┌─ Input for this task

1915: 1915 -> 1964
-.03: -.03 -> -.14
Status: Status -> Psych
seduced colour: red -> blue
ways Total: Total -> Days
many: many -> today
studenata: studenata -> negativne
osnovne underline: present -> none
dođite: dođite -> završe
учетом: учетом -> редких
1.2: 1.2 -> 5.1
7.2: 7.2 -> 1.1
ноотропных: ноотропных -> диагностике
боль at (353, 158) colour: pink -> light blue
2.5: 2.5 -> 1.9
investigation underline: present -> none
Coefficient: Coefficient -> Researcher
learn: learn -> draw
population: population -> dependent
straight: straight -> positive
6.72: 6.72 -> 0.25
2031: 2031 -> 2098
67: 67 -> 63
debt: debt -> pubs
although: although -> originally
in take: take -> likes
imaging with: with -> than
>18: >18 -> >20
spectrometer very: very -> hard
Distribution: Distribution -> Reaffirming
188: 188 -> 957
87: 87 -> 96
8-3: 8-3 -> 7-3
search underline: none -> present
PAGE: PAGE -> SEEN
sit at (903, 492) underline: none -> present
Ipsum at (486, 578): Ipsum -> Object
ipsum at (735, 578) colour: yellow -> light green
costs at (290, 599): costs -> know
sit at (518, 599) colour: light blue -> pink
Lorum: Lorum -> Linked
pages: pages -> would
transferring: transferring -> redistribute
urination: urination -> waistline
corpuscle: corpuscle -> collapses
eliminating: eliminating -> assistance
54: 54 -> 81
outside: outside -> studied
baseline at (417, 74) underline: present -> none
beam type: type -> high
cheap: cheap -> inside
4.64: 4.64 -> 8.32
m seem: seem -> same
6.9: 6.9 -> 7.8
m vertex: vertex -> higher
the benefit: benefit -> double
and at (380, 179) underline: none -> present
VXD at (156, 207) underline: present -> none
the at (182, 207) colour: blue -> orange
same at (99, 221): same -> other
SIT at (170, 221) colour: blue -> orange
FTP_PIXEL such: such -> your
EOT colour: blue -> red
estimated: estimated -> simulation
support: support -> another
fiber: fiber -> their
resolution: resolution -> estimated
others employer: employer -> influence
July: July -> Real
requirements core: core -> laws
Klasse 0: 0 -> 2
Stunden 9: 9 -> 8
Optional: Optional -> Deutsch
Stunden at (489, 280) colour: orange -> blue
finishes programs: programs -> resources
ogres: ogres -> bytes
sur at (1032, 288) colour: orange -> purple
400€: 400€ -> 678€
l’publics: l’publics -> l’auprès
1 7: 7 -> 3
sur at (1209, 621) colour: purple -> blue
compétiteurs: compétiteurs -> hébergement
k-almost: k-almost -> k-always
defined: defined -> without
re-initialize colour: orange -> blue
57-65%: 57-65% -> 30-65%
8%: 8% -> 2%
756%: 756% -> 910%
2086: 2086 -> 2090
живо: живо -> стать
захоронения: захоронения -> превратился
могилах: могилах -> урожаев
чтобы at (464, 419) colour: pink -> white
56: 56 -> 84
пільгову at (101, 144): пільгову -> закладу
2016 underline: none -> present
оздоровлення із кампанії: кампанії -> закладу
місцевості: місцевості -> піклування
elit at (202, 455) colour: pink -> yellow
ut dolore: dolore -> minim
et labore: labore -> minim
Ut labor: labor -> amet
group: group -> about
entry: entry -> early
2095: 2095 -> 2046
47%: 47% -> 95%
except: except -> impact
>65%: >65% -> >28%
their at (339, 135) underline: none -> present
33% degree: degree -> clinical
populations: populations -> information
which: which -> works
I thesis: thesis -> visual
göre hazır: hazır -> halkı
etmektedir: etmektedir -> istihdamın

└─

Reproduce the items from the first one through the line containing "same at (99, 221): same -> other", swapping every "colour" for "color" and leaving everything else as it is.

1915: 1915 -> 1964
-.03: -.03 -> -.14
Status: Status -> Psych
seduced color: red -> blue
ways Total: Total -> Days
many: many -> today
studenata: studenata -> negativne
osnovne underline: present -> none
dođite: dođite -> završe
учетом: учетом -> редких
1.2: 1.2 -> 5.1
7.2: 7.2 -> 1.1
ноотропных: ноотропных -> диагностике
боль at (353, 158) color: pink -> light blue
2.5: 2.5 -> 1.9
investigation underline: present -> none
Coefficient: Coefficient -> Researcher
learn: learn -> draw
population: population -> dependent
straight: straight -> positive
6.72: 6.72 -> 0.25
2031: 2031 -> 2098
67: 67 -> 63
debt: debt -> pubs
although: although -> originally
in take: take -> likes
imaging with: with -> than
>18: >18 -> >20
spectrometer very: very -> hard
Distribution: Distribution -> Reaffirming
188: 188 -> 957
87: 87 -> 96
8-3: 8-3 -> 7-3
search underline: none -> present
PAGE: PAGE -> SEEN
sit at (903, 492) underline: none -> present
Ipsum at (486, 578): Ipsum -> Object
ipsum at (735, 578) color: yellow -> light green
costs at (290, 599): costs -> know
sit at (518, 599) color: light blue -> pink
Lorum: Lorum -> Linked
pages: pages -> would
transferring: transferring -> redistribute
urination: urination -> waistline
corpuscle: corpuscle -> collapses
eliminating: eliminating -> assistance
54: 54 -> 81
outside: outside -> studied
baseline at (417, 74) underline: present -> none
beam type: type -> high
cheap: cheap -> inside
4.64: 4.64 -> 8.32
m seem: seem -> same
6.9: 6.9 -> 7.8
m vertex: vertex -> higher
the benefit: benefit -> double
and at (380, 179) underline: none -> present
VXD at (156, 207) underline: present -> none
the at (182, 207) color: blue -> orange
same at (99, 221): same -> other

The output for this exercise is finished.